Breaking Bad Habits
/By Troy Flint
New year, new you. January is the month of reinvention. Or, at least, the month to aspire toward reinvention. The last few days on social media have been like an online self-help convention. Each scroll uncovers reflections on the past year and motivational speeches for the next one. Everywhere you look, people are pledging to cast off their old bad habits and adopt new ones. Time to transform. Time to become the best version of yourself! It’s hell.
At least it used to be. I’ve always struggled with transformation and I used to make a point of avoiding new year’s resolutions and anywhere I might be exposed to them. Time and age and circumstance have mellowed me on that score. I’ve (belatedly) come to appreciate the importance of an intentional approach to personal growth and becoming a father has had more to do with that than anything else.
Somehow, it’s harder to rationalize your shortcomings as harmless or endearing when you have mouths to feed and eyes looking up to you. The example you set actually matters and the ripple effect of your failures extends a lot further. Also, you realize that you have a lot less runway and a lot fewer tomorrows to make the changes you should have made today. Once that realization sinks in, you’re left with the daunting example of how to begin that transformation.
One of the best resources I’ve found on this topic is a book called The Power of Habit: Why We Do What We Do in Life And Business by the Pulitzer Prize-winning New York Times reporter Charles Duhigg. There are too many helpful nuggets in the book to recount here, but maybe its single most important lesson is The Golden Rule of Habit Change. The rule is that you can’t extinguish a bad habit, you can only change it. In other words, you need to discover the emotional or physical need that’s driving the habit and find a replacement for the action that’s satisfying it.
This idea is reinforced by study after study. It’s influenced treatments for alcoholism, obsessive compulsive disorder and other conditions, but also provides a template for ending more mundane habits. As the book explains, “Once you’ve figured out your habit loop – you’ve identified the reward driving your behavior, the cue triggering it, and the routine itself – you can begin to shift the behavior. You can change to a better routine by planning for the cue and choosing a behavior that delivers a reward you are craving.”

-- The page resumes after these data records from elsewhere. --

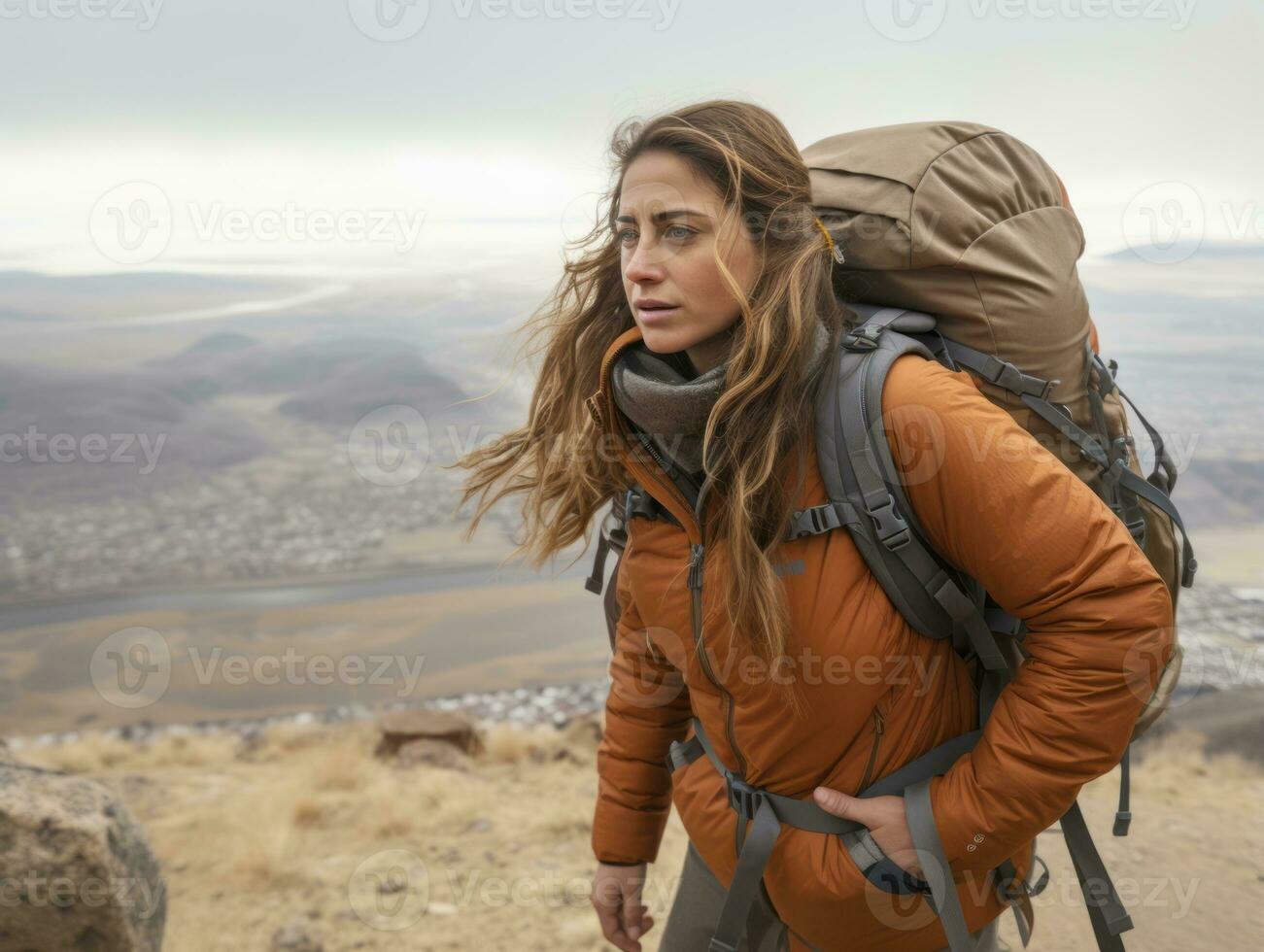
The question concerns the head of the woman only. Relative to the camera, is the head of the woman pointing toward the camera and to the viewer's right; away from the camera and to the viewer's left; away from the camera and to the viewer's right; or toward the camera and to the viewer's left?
toward the camera and to the viewer's left

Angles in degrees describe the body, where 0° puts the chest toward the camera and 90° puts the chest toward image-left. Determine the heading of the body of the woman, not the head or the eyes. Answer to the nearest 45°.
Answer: approximately 45°

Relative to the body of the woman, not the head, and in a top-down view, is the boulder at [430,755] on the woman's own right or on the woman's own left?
on the woman's own right

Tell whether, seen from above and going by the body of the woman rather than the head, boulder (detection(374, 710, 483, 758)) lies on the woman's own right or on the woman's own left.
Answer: on the woman's own right
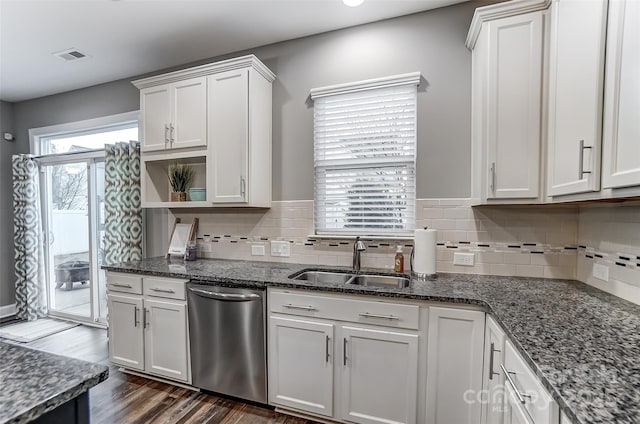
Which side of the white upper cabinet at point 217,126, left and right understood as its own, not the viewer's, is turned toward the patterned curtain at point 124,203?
right

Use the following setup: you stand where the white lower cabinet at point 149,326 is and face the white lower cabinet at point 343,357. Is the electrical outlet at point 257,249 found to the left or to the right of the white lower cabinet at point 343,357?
left

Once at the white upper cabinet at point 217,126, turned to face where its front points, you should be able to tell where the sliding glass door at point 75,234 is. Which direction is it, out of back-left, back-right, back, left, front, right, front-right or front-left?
right

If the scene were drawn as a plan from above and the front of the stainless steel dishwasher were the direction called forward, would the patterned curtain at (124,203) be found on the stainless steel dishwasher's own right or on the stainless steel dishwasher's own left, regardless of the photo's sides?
on the stainless steel dishwasher's own right

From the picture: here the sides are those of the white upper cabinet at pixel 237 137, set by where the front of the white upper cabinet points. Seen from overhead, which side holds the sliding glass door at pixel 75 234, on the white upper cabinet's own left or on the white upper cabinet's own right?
on the white upper cabinet's own right

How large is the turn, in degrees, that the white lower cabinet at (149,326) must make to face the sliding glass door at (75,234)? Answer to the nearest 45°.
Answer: approximately 135° to its right

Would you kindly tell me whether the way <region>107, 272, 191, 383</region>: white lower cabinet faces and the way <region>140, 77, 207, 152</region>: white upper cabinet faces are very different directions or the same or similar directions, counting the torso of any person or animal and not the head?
same or similar directions

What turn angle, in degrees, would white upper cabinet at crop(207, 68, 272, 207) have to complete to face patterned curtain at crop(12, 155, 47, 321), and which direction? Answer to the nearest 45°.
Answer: approximately 90° to its right

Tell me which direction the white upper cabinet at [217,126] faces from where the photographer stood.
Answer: facing the viewer and to the left of the viewer

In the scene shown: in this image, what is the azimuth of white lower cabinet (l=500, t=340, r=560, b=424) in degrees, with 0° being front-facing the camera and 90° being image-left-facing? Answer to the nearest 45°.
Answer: approximately 90°

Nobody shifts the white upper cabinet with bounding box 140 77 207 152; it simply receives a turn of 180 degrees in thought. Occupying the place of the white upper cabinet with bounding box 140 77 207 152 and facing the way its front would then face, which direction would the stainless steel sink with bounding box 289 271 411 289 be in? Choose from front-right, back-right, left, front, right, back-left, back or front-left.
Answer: right

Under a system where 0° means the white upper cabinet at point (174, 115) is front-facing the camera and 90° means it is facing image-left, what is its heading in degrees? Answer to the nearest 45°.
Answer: approximately 45°

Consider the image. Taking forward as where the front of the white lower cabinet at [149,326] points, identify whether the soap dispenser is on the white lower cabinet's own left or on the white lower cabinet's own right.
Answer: on the white lower cabinet's own left
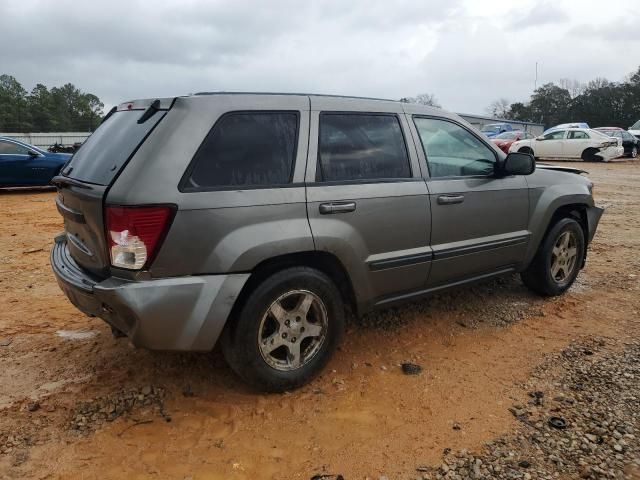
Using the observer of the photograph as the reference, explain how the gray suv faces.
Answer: facing away from the viewer and to the right of the viewer

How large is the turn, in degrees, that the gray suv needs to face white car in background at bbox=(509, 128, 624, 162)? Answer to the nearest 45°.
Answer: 0° — it already faces it

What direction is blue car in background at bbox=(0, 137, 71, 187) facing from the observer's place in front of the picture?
facing to the right of the viewer

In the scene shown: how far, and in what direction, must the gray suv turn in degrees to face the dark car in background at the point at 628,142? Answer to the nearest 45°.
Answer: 0° — it already faces it

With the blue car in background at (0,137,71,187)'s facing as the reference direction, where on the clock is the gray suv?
The gray suv is roughly at 3 o'clock from the blue car in background.

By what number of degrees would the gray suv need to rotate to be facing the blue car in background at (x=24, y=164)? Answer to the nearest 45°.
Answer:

Understanding this process can help you conquer your own bad habits and help steer your child toward good ones as well. If you want to curb a bad habit your child has developed, you first need to understand what’s prompting the behavior, then understand what purpose the behavior is serving (in your child’s mind) and then involve your child in the selection of an alternative. This all requires relinquishing an authoritarian approach for one grounded in empathy and relating to your child. Disclaimer: This is hardly foolproof, but it’s the best method I’ve found. And it beats another year of failed resolutions.